In 2003, I was working on what would become the nation’s first extended producer responsibility (EPR) law for electronics in my home state of Maine. Back then, there weren’t many policy experts in this area in the United States, and we were short on knowledge and supporting arguments. Fortunately, Bill Sheehan spent a lot of time on the phone with us, and provided comments that were especially helpful in framing the legislative debate.
That experience began a long a fruitful relationship with UPSTREAM. I worked with Bill over the years on a number of campaigns and initiatives, culminating in the successful passage of the nation’s first extended producer responsibility framework law. We developed the law from an UPSTREAM model bill, and its passage created a precedent-setting process to require consumer goods companies to participate in the sustainable management of their products and packaging.
What will change – and what will stay the same – at UPSTREAM after July 1?
I plan to continue to implement the bold vision that Bill articulated in founding the organization. In order for people and our planet to thrive, we need to ensure that products and packaging are designed with safe, sustainable materials and continuously reused or recycled into the products of tomorrow. We also need to dramatically reassess our relationship with consumption and consumerism. UPSTREAM has worked to develop and articulate the policies needed to create this shift in society.
While the core focus of UPSTREAM will remain the same, some of our projects will be shifting to focus more on solving ocean plastic pollution. If ever there was an issue that is ripe for extended producer responsibility, it’s this one. We’ve just launched our new Plastic Pollution Policy Project (P4) to help align the movement around solutions-oriented policies and campaigns. This the next evolution of our work to advance sustainable packaging, and we see this project as being the highest contribution our organization can make in this area.
How will you measure success for UPSTREAM?
One word: Impacts. UPSTREAM’s work needs to directly translate into real-world impacts on our environment and society. It’s not enough to create good policies or debate the merits of one approach over another with different stakeholders. These policies must change the systems that are destroying the planet at a scale that can reverse the damage.
What’s more, we can’t just keep working to make things “less bad,” as Bill McDonough – an important thought-leader in the field – likes to say. Our work needs to engender new ways of living and doing business that embody values consistent with thriving communities and a healthy planet.
In order to get there, UPSTREAM needs to grow. For me, the core measures of UPSTREAM’s success will be: a) our track-record in achieving campaign wins that directly translate into measurable, positive impacts on the planet and society, and b) the growth of organizational resources to meet the challenges inherent in the pursuit of our mission.
How do you plan to build on the past achievements that UPSTREAM has had in bringing EPR and product stewardship policies to the United States?
Over the years, UPSTREAM has played an important national role in bringing extended producer responsibility to the United States.
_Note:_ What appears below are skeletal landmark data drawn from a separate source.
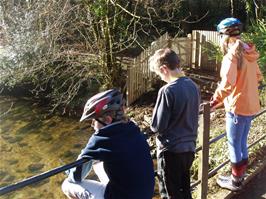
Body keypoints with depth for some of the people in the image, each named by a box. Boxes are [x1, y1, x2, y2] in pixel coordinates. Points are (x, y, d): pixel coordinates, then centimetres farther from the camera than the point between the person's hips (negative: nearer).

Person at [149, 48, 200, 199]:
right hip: (189, 147, 7)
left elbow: (158, 126, -18)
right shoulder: (193, 86, 2)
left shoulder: (167, 91, -21)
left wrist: (153, 124, 3)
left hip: (171, 150, -7)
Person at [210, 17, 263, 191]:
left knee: (234, 145, 7)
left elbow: (227, 83, -31)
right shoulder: (250, 54, 6)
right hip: (251, 106, 8)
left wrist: (215, 101, -26)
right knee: (242, 143, 19)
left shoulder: (232, 55, -19)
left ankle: (235, 181, 20)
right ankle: (240, 177, 32)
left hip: (237, 107, -8)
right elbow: (258, 77, 18)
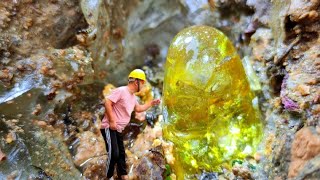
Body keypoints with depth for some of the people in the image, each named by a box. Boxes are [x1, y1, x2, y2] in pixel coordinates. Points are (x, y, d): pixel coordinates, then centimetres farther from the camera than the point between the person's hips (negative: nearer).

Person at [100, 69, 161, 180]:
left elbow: (138, 108, 28)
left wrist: (151, 103, 20)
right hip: (109, 127, -10)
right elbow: (107, 102, -22)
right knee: (114, 154, -14)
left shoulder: (133, 97, 13)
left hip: (118, 129, 10)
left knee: (121, 154, 15)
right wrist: (112, 121, -23)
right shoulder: (121, 91, -16)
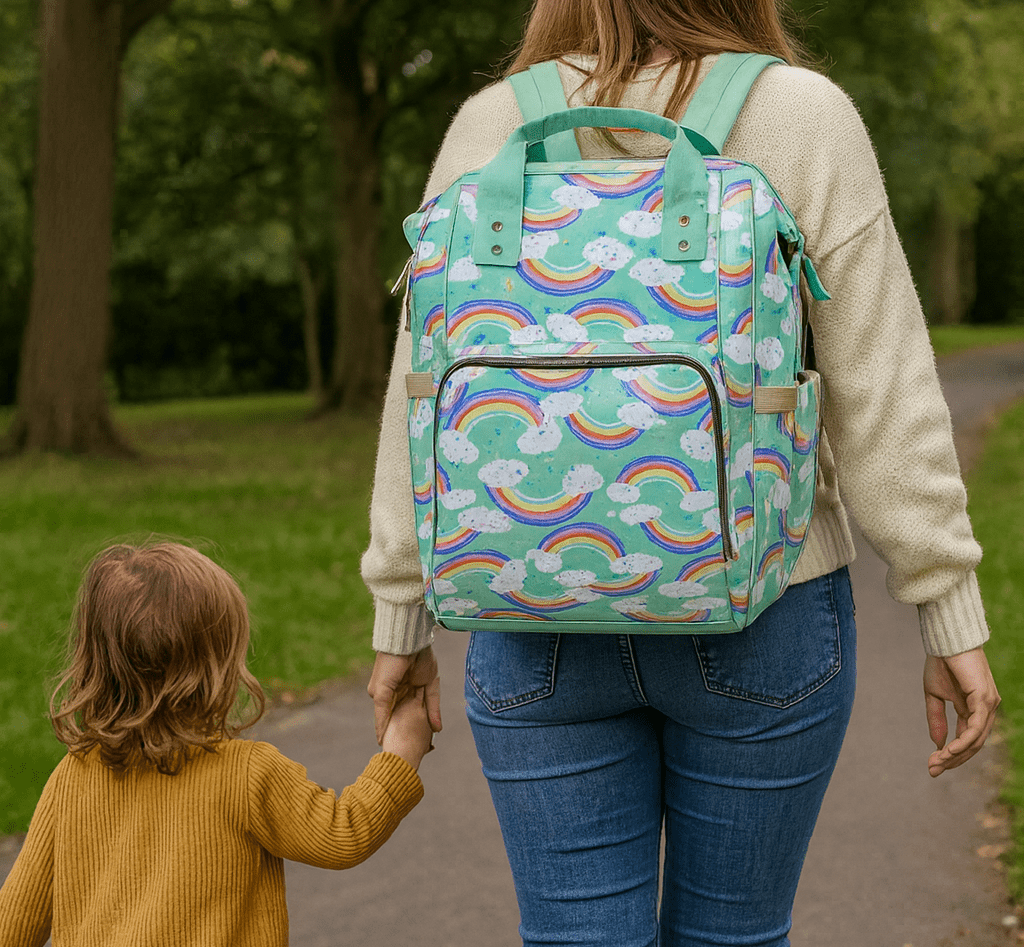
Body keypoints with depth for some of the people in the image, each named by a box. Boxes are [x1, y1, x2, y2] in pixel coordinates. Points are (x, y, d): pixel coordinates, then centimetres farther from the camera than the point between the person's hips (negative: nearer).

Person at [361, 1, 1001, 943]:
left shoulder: (491, 129, -2)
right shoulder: (802, 119, -6)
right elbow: (883, 396, -8)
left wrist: (403, 615, 8)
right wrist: (952, 614, -1)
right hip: (752, 618, -1)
We and our partners have had an incredibly good run, and there are now more than 90 EPR laws in 34 states around the country.
However, lately, we’ve run up against some significant challenges. It’s no surprise that our recent period in US history has been a rough one for good environmental policy. And as we’ve seen, EPR laws – in and of themselves – are not enough to transform American society at the level needed to create truly sustainable means of producing and consuming goods. So we need additional policies, greater awareness and new leadership to change the “Take, Make, Waste” paradigm that is our modern economy.
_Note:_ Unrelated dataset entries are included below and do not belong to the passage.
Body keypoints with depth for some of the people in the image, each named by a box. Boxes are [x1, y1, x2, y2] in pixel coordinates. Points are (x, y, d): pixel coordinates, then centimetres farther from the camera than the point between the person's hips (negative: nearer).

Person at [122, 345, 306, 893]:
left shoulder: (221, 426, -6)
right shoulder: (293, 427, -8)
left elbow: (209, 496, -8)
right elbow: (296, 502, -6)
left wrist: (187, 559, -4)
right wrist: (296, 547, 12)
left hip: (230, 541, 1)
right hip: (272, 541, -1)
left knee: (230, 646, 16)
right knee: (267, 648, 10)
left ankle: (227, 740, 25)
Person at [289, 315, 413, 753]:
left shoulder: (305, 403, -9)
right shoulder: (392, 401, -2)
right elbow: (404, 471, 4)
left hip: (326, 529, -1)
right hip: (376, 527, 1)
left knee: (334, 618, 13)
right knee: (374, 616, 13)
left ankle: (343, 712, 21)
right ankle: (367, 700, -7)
UPSTREAM’s core strategy to effect change has evolved over the years, and I’ve helped shape our projects to focus on high-leverage activities. Today, our primary strategy is to engage stakeholders around upstream, product-focused policies to solve environmental problems where they start. By organizing diverse constituencies into powerful networks and aligning them around system-changing policy solutions, we can effect change at a high level with limited resources. If we’re going to transform society’s relationship with consumption, we’re going to need greater alignment around solutions and priorities from the NGO community and increased commitments from business toward building a circular economy.
From an environmental perspective, what keeps you up at night and how can UPSTREAM’s programs make a difference?
Climate change, species collapse and plastic pollution. And they’re all related to our outsized appetite for “more” – more stuff, more growth, more “this,” more “that.” As I tell my kids, everything we buy comes from the Earth. Right now, we as Americans are living lives out-of-balance and taking too much. Often, we’re taking resources from the poorest parts of the world and participating in a system that causes much of the world’s people to live in desperate conditions to fuel our unsustainable lifestyles. We’re also exporting our way-of-life and excessive consumption around the globe.
UPSTREAM’s programs are tailored to develop, implement and scale up solutions to the “consumption crisis” that is fueling all our other crises. We can’t continue to prop up a way of life that robs the ability to thrive from much of the world’s population, the natural world and from future generations. We need to learn to live in ways that can share and preserve the bounty of nature with the seven billion people and nine million other species that inhabit the Earth.